Rather than using my work as a means of revenge or getting the last word, I find that when I draw on life I usually end up identifying with the characters I create in a way I never could with the original person. As I seek out their point of view, to be able to write them fairly and accurately, I often find myself reviewing the real relationship and what went wrong, from their side as well as mine.

By the time I'm done, I've often exorcised any original malice that may have driven me. Adam Caine from my first novel, BITE MARKS, is a fine example -- he is the repository of a great deal of cruelty and malice I've encountered or observed in many people over the years. I’ve seen his roots more clearly as I seek to find redemption for him over the course of the Testaments, and find ways to forgive his forebears.

I writing the prologue to PAST LIFE I found myself giving the lead character a voice I'd not heard in my memories of her real life source. I found tenderness for my fictionalization of her inner child that my anger at the end couldn't allow with the real person who'd injured me.

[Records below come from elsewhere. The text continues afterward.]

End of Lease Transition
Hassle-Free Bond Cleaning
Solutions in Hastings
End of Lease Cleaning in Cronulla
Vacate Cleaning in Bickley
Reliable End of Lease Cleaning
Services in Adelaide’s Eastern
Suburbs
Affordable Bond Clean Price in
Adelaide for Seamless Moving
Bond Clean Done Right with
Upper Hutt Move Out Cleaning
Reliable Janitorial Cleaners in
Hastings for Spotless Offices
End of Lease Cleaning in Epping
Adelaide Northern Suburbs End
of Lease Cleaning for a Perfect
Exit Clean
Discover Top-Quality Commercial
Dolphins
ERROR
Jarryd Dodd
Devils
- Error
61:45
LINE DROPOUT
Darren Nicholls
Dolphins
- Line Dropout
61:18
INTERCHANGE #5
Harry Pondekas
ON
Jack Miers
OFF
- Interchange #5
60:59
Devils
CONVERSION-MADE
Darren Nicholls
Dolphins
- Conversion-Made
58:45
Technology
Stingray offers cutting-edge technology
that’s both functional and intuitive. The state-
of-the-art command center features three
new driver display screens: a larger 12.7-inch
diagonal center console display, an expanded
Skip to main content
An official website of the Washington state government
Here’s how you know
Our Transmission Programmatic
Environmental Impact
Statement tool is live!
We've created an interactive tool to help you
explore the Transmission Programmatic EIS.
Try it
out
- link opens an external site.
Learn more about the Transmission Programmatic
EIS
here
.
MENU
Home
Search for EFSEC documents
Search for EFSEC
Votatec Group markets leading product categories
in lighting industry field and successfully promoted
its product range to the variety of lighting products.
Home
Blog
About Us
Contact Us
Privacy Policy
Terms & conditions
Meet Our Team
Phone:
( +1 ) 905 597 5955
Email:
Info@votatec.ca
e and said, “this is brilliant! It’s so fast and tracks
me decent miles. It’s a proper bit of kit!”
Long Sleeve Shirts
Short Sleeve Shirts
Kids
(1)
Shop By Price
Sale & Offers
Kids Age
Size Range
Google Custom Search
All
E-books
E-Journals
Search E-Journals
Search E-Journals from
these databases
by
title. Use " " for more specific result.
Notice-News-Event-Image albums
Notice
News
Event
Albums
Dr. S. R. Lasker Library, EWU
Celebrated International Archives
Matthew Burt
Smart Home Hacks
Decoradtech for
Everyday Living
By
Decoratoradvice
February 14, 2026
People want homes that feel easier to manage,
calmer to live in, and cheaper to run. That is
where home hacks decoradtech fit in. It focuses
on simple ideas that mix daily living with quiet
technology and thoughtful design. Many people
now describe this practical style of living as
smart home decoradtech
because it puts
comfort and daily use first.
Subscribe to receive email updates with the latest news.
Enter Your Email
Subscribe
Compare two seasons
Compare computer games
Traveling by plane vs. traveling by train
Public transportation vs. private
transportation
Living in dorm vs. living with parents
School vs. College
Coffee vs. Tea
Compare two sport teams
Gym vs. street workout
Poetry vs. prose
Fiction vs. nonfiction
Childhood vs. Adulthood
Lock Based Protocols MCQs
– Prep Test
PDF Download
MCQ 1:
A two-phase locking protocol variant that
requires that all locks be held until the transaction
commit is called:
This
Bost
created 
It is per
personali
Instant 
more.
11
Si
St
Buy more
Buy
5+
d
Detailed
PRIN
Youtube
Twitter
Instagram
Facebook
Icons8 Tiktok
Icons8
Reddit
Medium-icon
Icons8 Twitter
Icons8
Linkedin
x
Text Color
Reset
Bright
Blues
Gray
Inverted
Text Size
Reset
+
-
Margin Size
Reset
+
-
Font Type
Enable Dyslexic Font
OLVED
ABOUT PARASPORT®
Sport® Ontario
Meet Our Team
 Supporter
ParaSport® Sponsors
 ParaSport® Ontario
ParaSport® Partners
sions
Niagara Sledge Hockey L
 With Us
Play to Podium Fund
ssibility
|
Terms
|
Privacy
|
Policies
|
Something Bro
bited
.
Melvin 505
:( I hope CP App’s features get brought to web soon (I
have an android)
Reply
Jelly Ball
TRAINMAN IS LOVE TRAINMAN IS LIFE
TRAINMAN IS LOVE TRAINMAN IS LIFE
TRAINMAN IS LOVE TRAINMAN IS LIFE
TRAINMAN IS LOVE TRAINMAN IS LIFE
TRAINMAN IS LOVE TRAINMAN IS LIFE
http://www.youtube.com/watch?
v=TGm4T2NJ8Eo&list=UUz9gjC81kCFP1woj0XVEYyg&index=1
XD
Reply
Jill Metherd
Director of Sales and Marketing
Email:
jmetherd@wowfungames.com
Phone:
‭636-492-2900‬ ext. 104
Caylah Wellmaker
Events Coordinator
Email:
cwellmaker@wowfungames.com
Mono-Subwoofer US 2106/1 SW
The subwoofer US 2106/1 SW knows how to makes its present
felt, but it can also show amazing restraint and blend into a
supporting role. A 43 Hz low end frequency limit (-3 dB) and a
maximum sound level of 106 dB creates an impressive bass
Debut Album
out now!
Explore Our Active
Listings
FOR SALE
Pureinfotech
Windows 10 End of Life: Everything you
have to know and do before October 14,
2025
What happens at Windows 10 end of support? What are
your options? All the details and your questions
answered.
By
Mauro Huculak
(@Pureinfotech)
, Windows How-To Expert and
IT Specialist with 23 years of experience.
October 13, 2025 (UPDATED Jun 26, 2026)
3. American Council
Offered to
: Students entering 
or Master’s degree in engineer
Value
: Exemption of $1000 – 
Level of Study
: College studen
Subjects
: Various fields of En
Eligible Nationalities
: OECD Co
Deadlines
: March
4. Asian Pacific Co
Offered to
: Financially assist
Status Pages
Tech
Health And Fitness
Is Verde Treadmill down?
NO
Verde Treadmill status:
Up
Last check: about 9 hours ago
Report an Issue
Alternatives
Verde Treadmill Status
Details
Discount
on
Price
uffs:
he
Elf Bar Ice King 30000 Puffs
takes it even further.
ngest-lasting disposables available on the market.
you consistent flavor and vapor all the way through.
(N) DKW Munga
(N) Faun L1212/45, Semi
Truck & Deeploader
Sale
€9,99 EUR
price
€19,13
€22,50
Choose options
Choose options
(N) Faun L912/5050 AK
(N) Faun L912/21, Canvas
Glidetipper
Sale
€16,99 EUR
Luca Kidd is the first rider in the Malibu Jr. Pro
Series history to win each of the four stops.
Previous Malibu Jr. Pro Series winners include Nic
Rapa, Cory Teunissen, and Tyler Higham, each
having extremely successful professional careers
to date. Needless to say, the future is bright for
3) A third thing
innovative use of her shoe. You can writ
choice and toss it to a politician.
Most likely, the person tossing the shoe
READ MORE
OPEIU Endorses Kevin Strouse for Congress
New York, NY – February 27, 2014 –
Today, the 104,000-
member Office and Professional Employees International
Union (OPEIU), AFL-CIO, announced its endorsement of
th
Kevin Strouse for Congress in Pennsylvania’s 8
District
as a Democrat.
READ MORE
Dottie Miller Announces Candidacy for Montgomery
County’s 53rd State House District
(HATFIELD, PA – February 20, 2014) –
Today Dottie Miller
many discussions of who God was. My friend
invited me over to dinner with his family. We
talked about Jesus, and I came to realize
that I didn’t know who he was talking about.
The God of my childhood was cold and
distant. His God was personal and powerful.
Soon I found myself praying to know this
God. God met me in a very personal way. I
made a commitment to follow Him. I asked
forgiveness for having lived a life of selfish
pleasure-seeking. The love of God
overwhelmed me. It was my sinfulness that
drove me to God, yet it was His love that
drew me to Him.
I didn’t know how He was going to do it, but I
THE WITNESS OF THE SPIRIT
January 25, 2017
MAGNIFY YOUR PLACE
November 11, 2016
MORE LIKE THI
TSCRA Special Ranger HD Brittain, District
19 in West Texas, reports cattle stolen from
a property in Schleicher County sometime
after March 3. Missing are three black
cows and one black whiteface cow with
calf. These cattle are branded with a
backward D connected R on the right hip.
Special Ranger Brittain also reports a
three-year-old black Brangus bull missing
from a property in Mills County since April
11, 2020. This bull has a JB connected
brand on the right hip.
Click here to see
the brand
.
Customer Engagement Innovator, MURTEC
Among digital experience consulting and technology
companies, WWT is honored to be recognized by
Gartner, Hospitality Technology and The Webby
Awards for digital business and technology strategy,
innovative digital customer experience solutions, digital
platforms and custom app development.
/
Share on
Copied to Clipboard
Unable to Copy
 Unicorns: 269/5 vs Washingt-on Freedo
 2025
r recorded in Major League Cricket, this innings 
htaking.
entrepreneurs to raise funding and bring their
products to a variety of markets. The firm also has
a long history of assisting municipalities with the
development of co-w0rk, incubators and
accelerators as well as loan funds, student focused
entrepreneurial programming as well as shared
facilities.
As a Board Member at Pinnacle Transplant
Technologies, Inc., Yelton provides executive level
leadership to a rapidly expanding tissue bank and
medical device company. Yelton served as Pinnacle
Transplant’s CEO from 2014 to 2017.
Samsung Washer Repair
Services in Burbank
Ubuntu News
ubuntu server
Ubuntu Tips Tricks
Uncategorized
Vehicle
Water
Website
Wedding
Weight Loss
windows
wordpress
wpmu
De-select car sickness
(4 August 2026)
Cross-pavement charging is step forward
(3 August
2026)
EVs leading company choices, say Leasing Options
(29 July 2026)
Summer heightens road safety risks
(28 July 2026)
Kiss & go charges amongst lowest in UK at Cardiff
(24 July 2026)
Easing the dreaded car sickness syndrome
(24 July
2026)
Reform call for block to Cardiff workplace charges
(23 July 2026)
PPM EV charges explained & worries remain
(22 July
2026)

As I wrote later chapters of her in adulthood I found myself discovering more insights into what she did in my past and why. The character will still be a villain -- have no doubt -- but a motivated one like Adam Caine, whose motives we understand and, like Hannibal Lechter, can almost identify with.

Getting there means going deep into memories of someone I cut out of my life, something I've never done lightly and only about four times in over fifty years of life on Earth. The journey is difficult, but already paying off as I see the character of Dr. Adeniké Morgan growing. She isn’t cardboard to me, but flesh and blood, and as I work on her, I see her becoming a character who will break new ground for me. Will Dr. Morgan’s source recognize herself if she picks up the book? I hope not, but if she does, I hope she will see what I saw -- a flawed human being, damaged by life, who was pushed down a path by life she might otherwise have avoided, but one I at least understand now, and can forgive, if not forget.

To me, writing should never be therapy forced down the throats of the reader as you try to figure yourself out -- but revealing insights understood after the fact can benefit the writer and the reader. Conclusions can bring closure for both. I will continue to use my life and research, and try not to feel like a vampire, but will also be mindful of the real world implications of doing so, and as I said, follow the edict to do no harm.

Getting the last word carries with it a responsibility to make those words of value, not vengeance.

2 comments:

Liane Spicer said...

Do no harm, yes - and make sure there's nothing litigious in there!

I would never attempt to deny that my fiction is heavily informed by real life. I can't help but bleed into my work, and that flow includes fragments of people and experiences that I use to create new characters and stories. I'm fast coming to share the view of those who say there is no such thing as 'pure fiction'.

Charles Gramlich said...

I tend to put everything through so many filters that it seldom comes out with any semblance of the reality that might have inspired it.

I will say though, that I've written poems as vengeance, although even there few would know against who they are direced.